Exercise instructions → Reproduce unchanged only the lines of the entries below between the line containing "family: Agaricaceae" and the line containing "genus: Carex", inclusive.

— start Given records —

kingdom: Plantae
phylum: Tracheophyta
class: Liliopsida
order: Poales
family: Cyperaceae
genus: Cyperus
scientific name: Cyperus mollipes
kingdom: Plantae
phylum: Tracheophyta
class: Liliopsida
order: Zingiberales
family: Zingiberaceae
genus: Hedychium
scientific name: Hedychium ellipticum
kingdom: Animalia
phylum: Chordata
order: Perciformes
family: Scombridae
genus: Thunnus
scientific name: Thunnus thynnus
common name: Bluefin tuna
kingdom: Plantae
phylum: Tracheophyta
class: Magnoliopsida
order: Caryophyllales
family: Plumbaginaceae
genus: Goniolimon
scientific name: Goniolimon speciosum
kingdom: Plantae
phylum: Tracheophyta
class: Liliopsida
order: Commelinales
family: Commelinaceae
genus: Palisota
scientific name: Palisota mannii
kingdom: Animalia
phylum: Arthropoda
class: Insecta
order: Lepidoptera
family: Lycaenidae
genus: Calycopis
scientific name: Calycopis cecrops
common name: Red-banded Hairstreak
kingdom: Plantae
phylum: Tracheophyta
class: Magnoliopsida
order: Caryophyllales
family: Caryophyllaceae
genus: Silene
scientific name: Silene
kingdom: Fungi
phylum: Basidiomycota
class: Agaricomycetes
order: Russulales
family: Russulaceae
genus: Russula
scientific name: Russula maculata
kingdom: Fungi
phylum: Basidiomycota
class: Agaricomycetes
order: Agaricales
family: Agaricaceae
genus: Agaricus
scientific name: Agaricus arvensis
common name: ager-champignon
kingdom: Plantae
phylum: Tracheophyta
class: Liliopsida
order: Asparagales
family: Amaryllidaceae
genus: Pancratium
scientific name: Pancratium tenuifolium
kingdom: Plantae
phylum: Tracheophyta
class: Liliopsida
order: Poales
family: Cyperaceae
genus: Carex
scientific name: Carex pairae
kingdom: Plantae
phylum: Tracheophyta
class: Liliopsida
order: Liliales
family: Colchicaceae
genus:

— end Given records —

Solved exercise →
family: Agaricaceae
genus: Agaricus
scientific name: Agaricus arvensis
common name: ager-champignon
kingdom: Plantae
phylum: Tracheophyta
class: Liliopsida
order: Asparagales
family: Amaryllidaceae
genus: Pancratium
scientific name: Pancratium tenuifolium
kingdom: Plantae
phylum: Tracheophyta
class: Liliopsida
order: Poales
family: Cyperaceae
genus: Carex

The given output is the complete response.